* _Text shown_:
BEGIN


  7. I know one thing. Requirement to wear a mask will keep me and my wife from attending. She refuses, and me less so, to go anywhere that a mask is required. We will either ask for continued permission to do our own sacrament or if someone can come to our house to administer. Right now it doesn’t matter because we haven’t opened up yet for attending. We are far more afraid of the social destruction than the Covid-1984 virus.

  8. Hi Geoff,

    An interesting source of graphic information regarding COVID-19 for both US states and the world is https://91-divoc.com/pages/covid-visualization/.

    You include a graph for deaths, but deaths tend to lag reported cases by at least a week. Also, you are showing the ragged “daily” information rather than the more smooth 7-day average plot, which makes it harder to see trends.

    Here in Virginia we are still not approved to resume meetings. When we do, we will likely not engage in congregational singing (based on the Washington choir super-spreading event and later analysis) and we will be requiring masks (based on science and the case of the hairdressers in Springfield, Missouri).

    While widespread death and agony has certainly occurred at higher rates in the past, I don’t feel a particular need to increase my chances of incurring pain/death/medical fees. That said, I am involved in a segment of the population where the response to COVID doesn’t threaten my job.

  9. I largely agree with you about the propriety of lockdowns, right now. However, I think the 90% reduction in deaths is probably not an appropriate reading of the data. If you look at the graph, there are a lot of ups and downs. The peak used to get the 90% number is taken at the very highest. The last number on the graph you posted is at a local minimum in the graph. It would be best to compare a local maximum to a local maximum.

END

* _Required work_:
Answer these questions about the COVID comments above:
(a) In the comment numbered 7, what requirement will keep the writer and the writer's wife from attending?
(b) In which state does the comment numbered 8 say meetings are still not approved to resume?
(c) In the comment numbered 9, what would be best to compare instead of the graph's very highest peak and its last number?

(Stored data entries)
BEGIN

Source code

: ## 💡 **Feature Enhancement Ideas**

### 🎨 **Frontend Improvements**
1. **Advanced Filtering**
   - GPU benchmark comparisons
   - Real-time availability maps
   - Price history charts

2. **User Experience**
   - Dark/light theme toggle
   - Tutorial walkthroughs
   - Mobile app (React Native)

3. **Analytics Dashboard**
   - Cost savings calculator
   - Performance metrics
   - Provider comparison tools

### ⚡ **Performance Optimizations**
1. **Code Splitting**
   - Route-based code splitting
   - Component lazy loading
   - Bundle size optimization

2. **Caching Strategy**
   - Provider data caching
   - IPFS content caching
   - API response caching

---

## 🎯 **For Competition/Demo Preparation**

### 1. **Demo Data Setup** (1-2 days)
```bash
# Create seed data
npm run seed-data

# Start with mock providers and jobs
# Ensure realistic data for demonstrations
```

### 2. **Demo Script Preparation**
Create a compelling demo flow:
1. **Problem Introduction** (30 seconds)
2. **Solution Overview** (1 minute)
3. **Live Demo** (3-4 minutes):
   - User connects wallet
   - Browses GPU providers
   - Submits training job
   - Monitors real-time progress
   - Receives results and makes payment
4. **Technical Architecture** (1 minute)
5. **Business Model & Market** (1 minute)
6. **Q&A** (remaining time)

END

* _Exercise answer_:
(a) A requirement to wear a mask.
(b) Virginia.
(c) A local maximum to a local maximum.